# Cleaning tracks



## mark olmstead (Jul 12, 2012)

What is the best way to clean track on ho scale . I have code 83 from atlas . I used alchol pads to cean with a soft rag as well . But i still get lots of dirt on it . My layout is in the garage on a pulley system so i can back the truck in with the layout up in the air and pull it down when i want to play or design some more. Should i use something else or kept what i have and do more of this ? Having problems with a 0-4-0 matura train stops and gos. But the other trains kept on running with no problem at all why? Cleaned tracks / wheels / inspected track / feeder wires . Darn this steam loco gives me fitts with it . Had it cleaned by a local train dealer here but runs great on there track . Whats up with this ? Please help like to kept this small steam train if possable


----------



## michael cuneo (Sep 5, 2013)

Hi mark these mantua engines are great for finding bad spots on rail joiners because power is picked up by the engine pos and tender neg. is the engine stopping at a rail joint between engine and tender? I found bad spots on my layout early into building it run engine at a slow speed and see where it stops good luck.


----------



## DonR (Oct 18, 2012)

Mark

As Michael said, your Mantua is picking up power differently, likely, 
than your other locos. Because of that, it is more sensitive to
slight 'faults' in tracks. You know the loco is OK since it
runs right on HS tracks. So that indicates that there is
a track problem. Run it slowly to a point where it stops
or pauses. There is a problem. Maybe a loose joiner. Sometimes
you just have to solder them. Maybe there's glue or other
matter on the rail. And if on a turnout, you'll probably find it's
losing contact on or near the frog. In some cases, the actual
weight of the loco can shift the rails so they lose electrical
contact at a joiner. 

Your layout is subjected to a lot environmental effects because
of it's location. That would mean even more track maintenance.
And, especially, joiners could be fouled by corrosion from the garage air.

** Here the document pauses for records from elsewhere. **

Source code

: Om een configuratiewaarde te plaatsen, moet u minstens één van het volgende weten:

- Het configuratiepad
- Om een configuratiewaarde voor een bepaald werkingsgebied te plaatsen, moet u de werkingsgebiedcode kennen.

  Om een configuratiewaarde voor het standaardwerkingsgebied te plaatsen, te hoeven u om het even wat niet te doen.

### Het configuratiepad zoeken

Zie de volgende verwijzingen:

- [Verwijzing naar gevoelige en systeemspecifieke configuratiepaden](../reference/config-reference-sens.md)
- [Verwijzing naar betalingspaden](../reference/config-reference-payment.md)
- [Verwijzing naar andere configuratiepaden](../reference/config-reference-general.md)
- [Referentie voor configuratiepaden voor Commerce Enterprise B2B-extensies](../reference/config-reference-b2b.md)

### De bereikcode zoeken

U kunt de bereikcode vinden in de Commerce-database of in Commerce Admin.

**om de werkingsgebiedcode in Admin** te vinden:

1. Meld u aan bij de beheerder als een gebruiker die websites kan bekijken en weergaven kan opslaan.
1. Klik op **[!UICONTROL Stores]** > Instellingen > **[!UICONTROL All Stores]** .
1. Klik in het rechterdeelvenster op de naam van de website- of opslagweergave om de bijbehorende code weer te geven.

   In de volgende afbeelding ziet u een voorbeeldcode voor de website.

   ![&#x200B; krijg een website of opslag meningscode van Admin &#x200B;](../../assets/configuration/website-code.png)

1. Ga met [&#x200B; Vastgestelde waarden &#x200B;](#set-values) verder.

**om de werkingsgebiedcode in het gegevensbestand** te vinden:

Hang in there. We've all experienced these frustrations. But the
answer is there for you to find.

Don


----------



## mark olmstead (Jul 12, 2012)

*cleaning track*

found out what the problem was . if i pulled the tender car toward me we have electric contact on the rails and it runs around the track good. now need to find how to kept it run around without breaking anything . thanks guys for your input


----------



## toasty (Oct 16, 2013)

any pics? i would love to see it.


----------